> _Problem_
Below are entries; work out how many of their lines hold "Principal", giving only that number.
◆ ◆ ◆
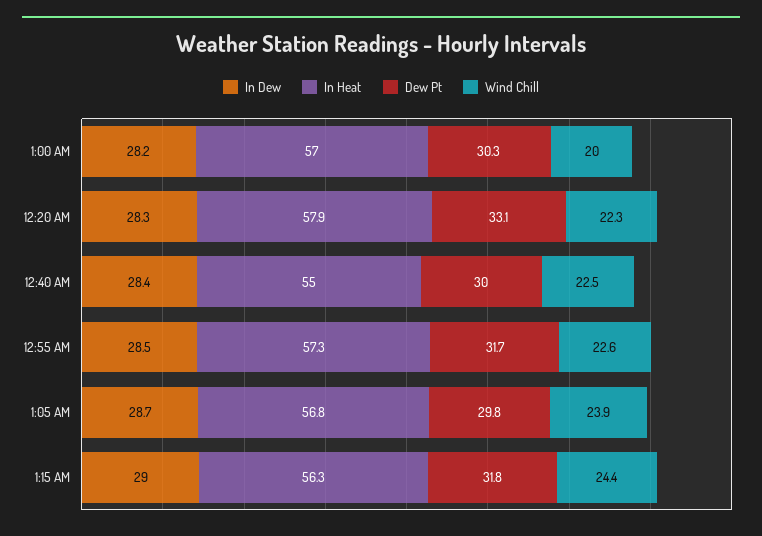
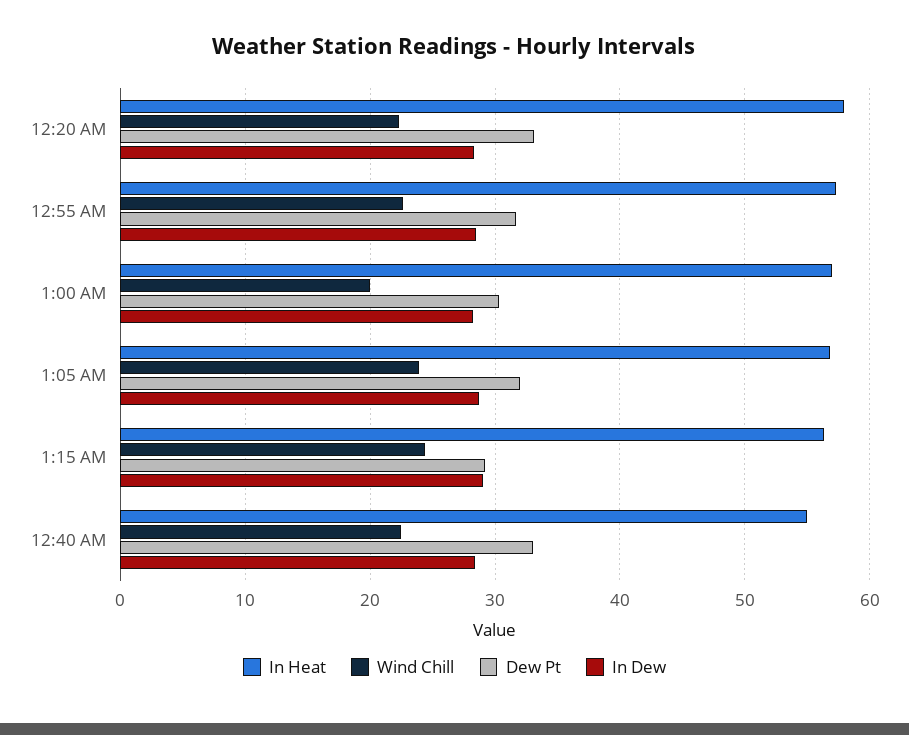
  {
    "In Dew": {
      "1:00 AM": 28.2,
      "12:20 AM": 28.3,
      "12:40 AM": 28.4,
      "12:55 AM": 28.5,
      "1:05 AM": 28.7,
      "1:15 AM": 29
    },
    "In Heat": {
      "1:00 AM": 57,
      "12:20 AM": 57.9,
      "12:40 AM": 55,
      "12:55 AM": 57.3,
      "1:05 AM": 56.8,
      "1:15 AM": 56.3
    },
    "Dew Pt": {
      "1:00 AM": 30.3,
      "12:20 AM": 33.1,
-     "12:40 AM": 30,
+     "12:40 AM": 33,
      "12:55 AM": 31.7,
-     "1:05 AM": 29.8,
+     "1:05 AM": 32,
-     "1:15 AM": 31.8
+     "1:15 AM": 29
    },
    "Wind Chill": {
      "1:00 AM": 20,
      "12:20 AM": 22.3,
      "12:40 AM": 22.5,
      "12:55 AM": 22.6,
      "1:05 AM": 23.9,
      "1:15 AM": 24.4
    }
  }

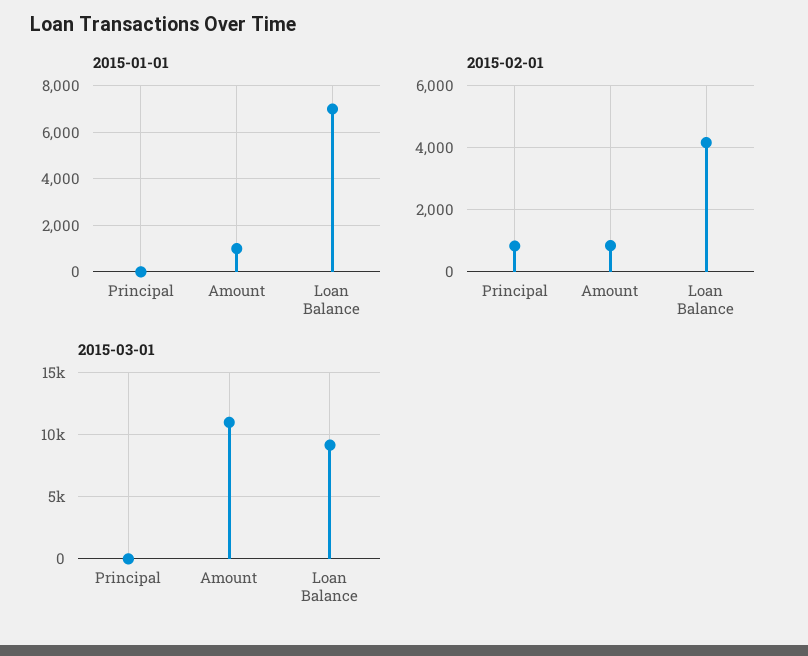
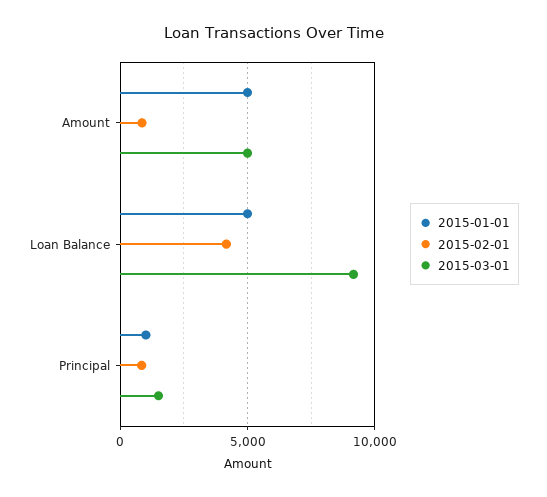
  {
    "2015-01-01": {
-     "Principal": 0,
+     "Principal": 1000,
-     "Amount": 1000,
+     "Amount": 5000,
-     "Loan Balance": 7000
+     "Loan Balance": 5000
    },
    "2015-02-01": {
      "Principal": 800,
      "Amount": 800,
      "Loan Balance": 4200
    },
    "2015-03-01": {
-     "Principal": 0,
+     "Principal": 1500,
-     "Amount": 11000,
+     "Amount": 5000,
      "Loan Balance": 9000
    }
  }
◆ ◆ ◆
> _Expected output_
5